4. Reduce or Eliminate Unnecessary/Repetitive Work
A smaller database may tolerate unnecessary repetition in its maintenance work without compromising availability. In a VLDB, repetition becomes expensive and often a key hindrance to successfully meeting your availability requirements.
Examine expensive tight loops in maintenance jobs, and move as much work out of the inner loop as possible. Database maintenance operations often consist of collections or hierarchies of loops of work. For instance, it is common to loop through databases, tables, and then indexes to update statistics and perform index rebuild.

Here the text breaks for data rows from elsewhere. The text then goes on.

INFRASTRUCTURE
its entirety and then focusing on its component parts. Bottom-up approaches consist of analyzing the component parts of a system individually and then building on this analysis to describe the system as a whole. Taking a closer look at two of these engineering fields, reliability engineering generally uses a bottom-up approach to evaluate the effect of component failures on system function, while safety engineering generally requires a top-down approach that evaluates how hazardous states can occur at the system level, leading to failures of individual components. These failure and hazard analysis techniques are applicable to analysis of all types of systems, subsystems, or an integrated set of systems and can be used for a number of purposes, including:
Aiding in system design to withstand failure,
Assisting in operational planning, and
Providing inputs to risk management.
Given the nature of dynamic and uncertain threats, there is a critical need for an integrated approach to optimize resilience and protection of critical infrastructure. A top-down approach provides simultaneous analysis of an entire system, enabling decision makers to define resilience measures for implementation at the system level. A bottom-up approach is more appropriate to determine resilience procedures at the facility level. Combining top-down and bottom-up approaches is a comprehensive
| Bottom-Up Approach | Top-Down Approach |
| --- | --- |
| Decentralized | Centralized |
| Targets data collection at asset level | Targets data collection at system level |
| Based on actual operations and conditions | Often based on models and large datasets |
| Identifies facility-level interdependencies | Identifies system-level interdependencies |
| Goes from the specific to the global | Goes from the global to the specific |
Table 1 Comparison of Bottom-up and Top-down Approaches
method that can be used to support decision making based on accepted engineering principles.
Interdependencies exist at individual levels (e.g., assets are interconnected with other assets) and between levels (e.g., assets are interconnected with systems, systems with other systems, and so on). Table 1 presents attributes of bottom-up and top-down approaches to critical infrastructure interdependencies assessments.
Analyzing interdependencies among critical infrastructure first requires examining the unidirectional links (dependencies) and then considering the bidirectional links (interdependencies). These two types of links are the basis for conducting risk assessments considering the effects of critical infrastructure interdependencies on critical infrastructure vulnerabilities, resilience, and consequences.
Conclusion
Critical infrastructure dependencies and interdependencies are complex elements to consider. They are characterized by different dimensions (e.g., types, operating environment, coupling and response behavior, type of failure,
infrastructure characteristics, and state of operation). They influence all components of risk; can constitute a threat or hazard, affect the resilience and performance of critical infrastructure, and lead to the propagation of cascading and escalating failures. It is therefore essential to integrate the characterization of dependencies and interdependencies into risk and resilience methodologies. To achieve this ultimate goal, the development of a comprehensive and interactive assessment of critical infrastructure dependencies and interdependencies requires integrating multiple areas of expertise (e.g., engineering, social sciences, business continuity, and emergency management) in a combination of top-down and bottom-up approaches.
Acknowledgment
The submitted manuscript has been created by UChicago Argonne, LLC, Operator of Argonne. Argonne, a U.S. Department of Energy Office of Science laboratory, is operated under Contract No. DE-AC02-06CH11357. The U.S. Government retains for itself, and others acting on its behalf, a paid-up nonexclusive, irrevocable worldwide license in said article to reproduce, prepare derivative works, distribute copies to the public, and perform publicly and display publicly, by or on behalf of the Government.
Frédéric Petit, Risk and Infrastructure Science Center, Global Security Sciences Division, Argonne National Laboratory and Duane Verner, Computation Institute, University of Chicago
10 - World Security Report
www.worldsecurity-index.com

The assumption is that these objects can be treated uniformly—an assumption whose validity must be explicitly examined in a VLDB context.
Explore opportunities to reduce repetitions caused by job failure and restart.

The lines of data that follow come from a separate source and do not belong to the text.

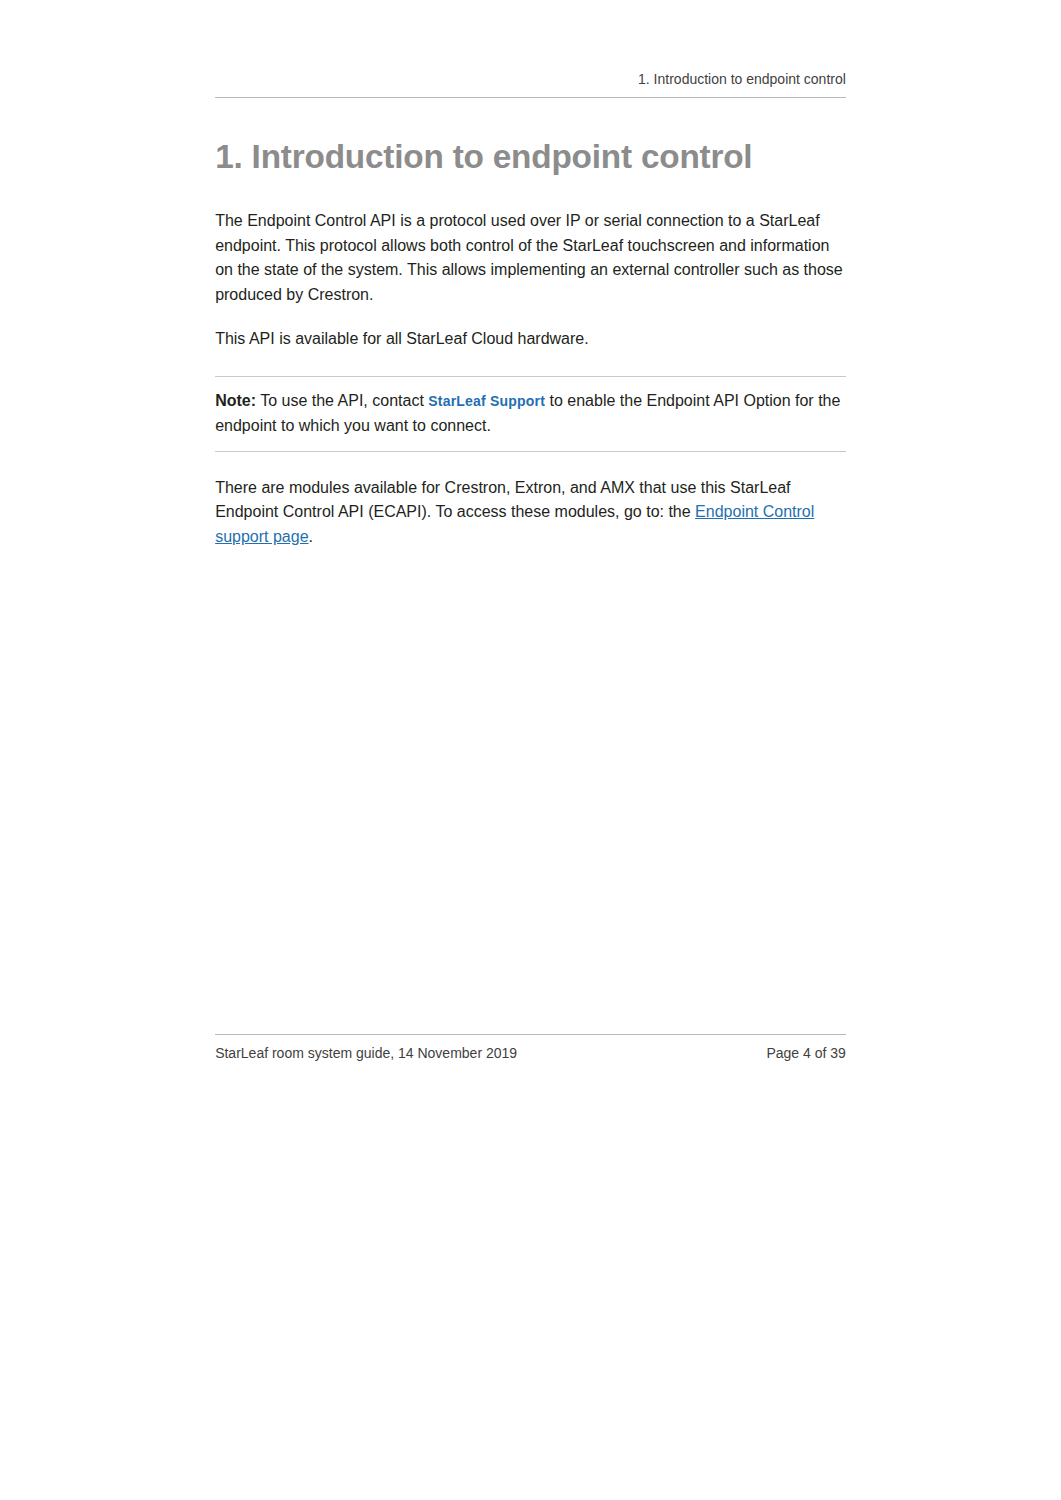1. Introduction to endpoint control
1. Introduction to endpoint control
The Endpoint Control API is a protocol used over IP or serial connection to a StarLeaf endpoint. This protocol allows both control of the StarLeaf touchscreen and information on the state of the system. This allows implementing an external controller such as those produced by Crestron.
This API is available for all StarLeaf Cloud hardware.
Note: To use the API, contact StarLeaf Support to enable the Endpoint API Option for the endpoint to which you want to connect.
There are modules available for Crestron, Extron, and AMX that use this StarLeaf Endpoint Control API (ECAPI). To access these modules, go to: the Endpoint Control support page.
StarLeaf room system guide, 14 November 2019 Page 4 of 39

It is common that when a database maintenance job fails and restarts, it may repeat bulk of the work that has already been completed prior to the failure, a waste you may not afford in a critical VLDB.
5. Separate Read-Only Data from Read-Write Data
Fortunately, a VLDB often contains a large amount of data that becomes read-only once it ages beyond a point. The maintenance requirements on the read-only data are inevitably less demanding than those on the read-write data. Effective VLDB management must exploit this characteristic.
Identify the complete lifecycle for each data entity. A data entity typically goes through several phases in its lifecycle. An example of such a lifecycle is as follows: Data creation -> Read-write phase -> Read-only phase -> Data purge.
Partition very large tables using table partitioning, identify the read-only partitions, and apply the maintenance operations on the read-only partitions only when necessary.
Purge data at the end of its lifecycle by dropping its table partition. Removing a table partition is a database meta-data operation and can be done instantaneously.
Move read-only data to a separate read-only database or multiple read-only databases. This must be weighed against likely increase in application complexity due to the need to route queries to multiple databases.
6. Pre-perform as Much Work as Possible
Examine each recovery scenario, and look for work that can be done before the recovery state. The goal is to keep to a minimum the amount of work that has to be done after an event of a disaster to recover a database.
Do not delay learning until the recovery time. That's right!
7. Prefer Resilience to Recovery
Being able to transparently recover from a failure is resilience. In other words, resilience can be viewed as automated recovery. Server clustering, automatic failover with synchronous log shipping or disk replication, and multiple load-balanced HBAs are examples of configurations that improve resilience.
8. Take Advantage of the SAN infrastructure
Consider SAN-based DBMS snapshot backups. SAN-based snapshot backups are capable of backing up very large databases in a matter of seconds to another set of disk volumes, making available the otherwise backup time for performing other maintenance operations.
Consider SAN clones, snapshots or BCVs for offloading maintenance operations. These SAN technologies require little time to create a copy of a very large database, which can then be used for offloading maintenance operations.